• density functional calculations;
  • heterogeneous catalysis;
  • metal-organic frameworks;
  • Mukaiyama aldol reaction;
  • zeolites


The density functional theory (DFT) model ONIOM(M06L/6-311++G(2df,2p):UFF was employed to reveal the catalytic activity of CuII in the paddle-wheel unit of the metal-organic framework (MOF)-505 material in the Mukaiyama aldol reaction compared with the activity of Cu-ZSM-5 zeolites. The aldol reaction between a silyl enol ether and formaldehyde catalyzed by the Lewis acidic site of both materials takes place through a concerted pathway, in which the formation of the C[BOND]C bond and the transfer of the silyl group occurs in a single step.
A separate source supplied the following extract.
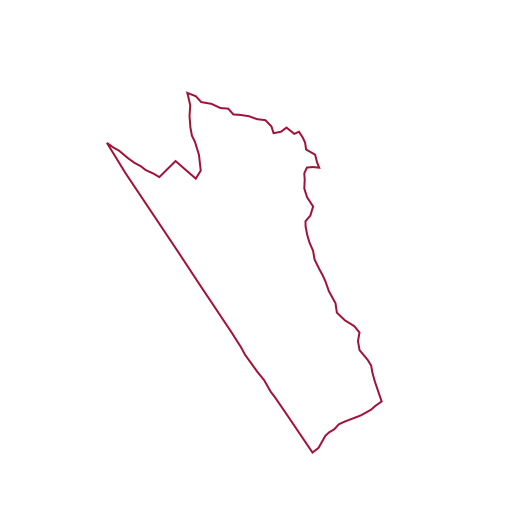 Indianópolis, Paraná, Brazil, rotated 306°
{"feature_id": "56859067B61003865995307", "entity_name": "Indianópolis", "entity_type": "district", "adm_level": 2, "iso_a3": "BRA", "parent_name": "Brazil", "parent_adm1": "Paraná", "projection": "equal_earth", "projection_center": [-52.659, -23.482], "detail": "fine", "context": "isolated", "style": "outline", "palette": "rose", "viewbox_px": 512, "rotation_deg": 306, "n_neighbors": 0, "source": "geoboundaries", "source_scale": "gbopen_adm2", "svg_char_len": 1314}
<svg xmlns="http://www.w3.org/2000/svg" viewBox="0 0 512 512"><g transform="rotate(306 256 256)"><path d="M257.0,376.8L256.2,365.8L257.7,354.7L264.5,348.1L270.4,335.6L276.4,326.9L279.7,321.0L282.5,315.1L287.6,305.4L293.7,299.2L298.2,291.5L303.3,284.9L309.0,278.8L313.2,275.6L320.7,276.2L329.6,273.1L333.6,262.7L339.0,255.4L346.3,250.6L351.2,246.5L357.5,245.2L361.3,249.6L364.6,255.2L367.7,250.3L372.7,244.3L371.6,233.9L376.5,229.2L379.3,224.2L381.8,217.7L377.3,215.2L377.8,205.2L371.1,203.1L365.7,198.0L369.9,192.3L371.4,183.7L367.3,176.4L364.9,168.0L360.7,160.0L357.2,154.5L358.9,146.9L354.8,140.3L352.9,130.5L348.3,121.2L349.9,113.5L347.6,104.6L339.2,114.3L330.2,119.9L321.4,127.4L315.7,133.4L312.4,139.6L304.3,150.4L292.6,161.1L283.2,161.8L285.5,135.1L263.0,131.4L262.4,124.7L260.7,116.4L260.9,109.9L259.9,103.2L259.9,94.6L260.7,83.5L259.9,76.5L259.9,68.9L246.4,101.5L213.8,189.9L199.3,228.4L196.2,236.8L192.8,246.1L186.1,264.1L180.1,280.4L173.2,297.9L169.7,305.1L163.1,325.1L160.3,335.6L154.8,347.7L153.0,353.9L146.8,371.4L130.2,417.2L137.5,419.4L151.4,417.8L156.3,418.8L162.0,421.2L168.5,421.9L174.7,425.4L188.5,434.4L199.0,439.3L205.0,440.7L212.2,443.1L224.4,425.8L230.0,418.8L235.0,413.6L237.6,407.4L240.7,395.1L247.0,388.6L254.9,384.7L257.0,376.8Z" fill="none" stroke="#9f1239" stroke-width="2"/></g></svg>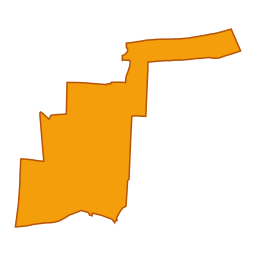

MOF-505 and Cu-ZSM-5 are predicted to be efficient catalysts for this reaction as they strongly activate the formaldehyde carbonyl carbon electrophile, which leads to a considerably lower reaction barrier compared with the gas-phase system. Both MOF-505 and Cu-ZSM-5 catalysts stabilize the reacting species along the reaction coordinate, thereby lowering the activation energy, compared to the gas-phase system. The activation barriers for the MOF-505, Cu-ZSM-5, and gas-phase system are 48, 21, and 61 kJ mol−1, respectively. Our results show the importance of the enveloping framework by stabilizing the reacting species and promoting the reaction.